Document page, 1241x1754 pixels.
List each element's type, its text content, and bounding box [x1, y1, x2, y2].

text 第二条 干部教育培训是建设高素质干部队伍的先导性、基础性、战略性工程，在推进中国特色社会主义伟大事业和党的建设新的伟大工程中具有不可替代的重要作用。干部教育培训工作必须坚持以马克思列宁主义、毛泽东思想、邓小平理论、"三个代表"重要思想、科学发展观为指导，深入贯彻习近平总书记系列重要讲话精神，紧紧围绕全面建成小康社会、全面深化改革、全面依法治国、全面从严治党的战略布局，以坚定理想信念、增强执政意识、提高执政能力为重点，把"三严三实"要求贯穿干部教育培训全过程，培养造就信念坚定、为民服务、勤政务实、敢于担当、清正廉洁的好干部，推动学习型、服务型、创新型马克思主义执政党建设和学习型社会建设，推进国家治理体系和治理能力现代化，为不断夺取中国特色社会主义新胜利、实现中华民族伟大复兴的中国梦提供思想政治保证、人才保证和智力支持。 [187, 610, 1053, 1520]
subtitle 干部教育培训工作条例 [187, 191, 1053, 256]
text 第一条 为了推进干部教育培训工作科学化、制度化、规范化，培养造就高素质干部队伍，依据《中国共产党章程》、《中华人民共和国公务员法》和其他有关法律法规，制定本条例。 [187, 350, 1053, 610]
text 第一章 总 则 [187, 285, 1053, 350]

# WHAT THIS TASK INVOLVES
Where a line of the data contains "text", copy that line.

# WRITTEN SOLUTION
List each element's type, its text content, and bounding box [x1, y1, x2, y2].
text 第二条 干部教育培训是建设高素质干部队伍的先导性、基础性、战略性工程，在推进中国特色社会主义伟大事业和党的建设新的伟大工程中具有不可替代的重要作用。干部教育培训工作必须坚持以马克思列宁主义、毛泽东思想、邓小平理论、"三个代表"重要思想、科学发展观为指导，深入贯彻习近平总书记系列重要讲话精神，紧紧围绕全面建成小康社会、全面深化改革、全面依法治国、全面从严治党的战略布局，以坚定理想信念、增强执政意识、提高执政能力为重点，把"三严三实"要求贯穿干部教育培训全过程，培养造就信念坚定、为民服务、勤政务实、敢于担当、清正廉洁的好干部，推动学习型、服务型、创新型马克思主义执政党建设和学习型社会建设，推进国家治理体系和治理能力现代化，为不断夺取中国特色社会主义新胜利、实现中华民族伟大复兴的中国梦提供思想政治保证、人才保证和智力支持。 [187, 610, 1053, 1520]
text 第一条 为了推进干部教育培训工作科学化、制度化、规范化，培养造就高素质干部队伍，依据《中国共产党章程》、《中华人民共和国公务员法》和其他有关法律法规，制定本条例。 [187, 350, 1053, 610]
text 第一章 总 则 [187, 285, 1053, 350]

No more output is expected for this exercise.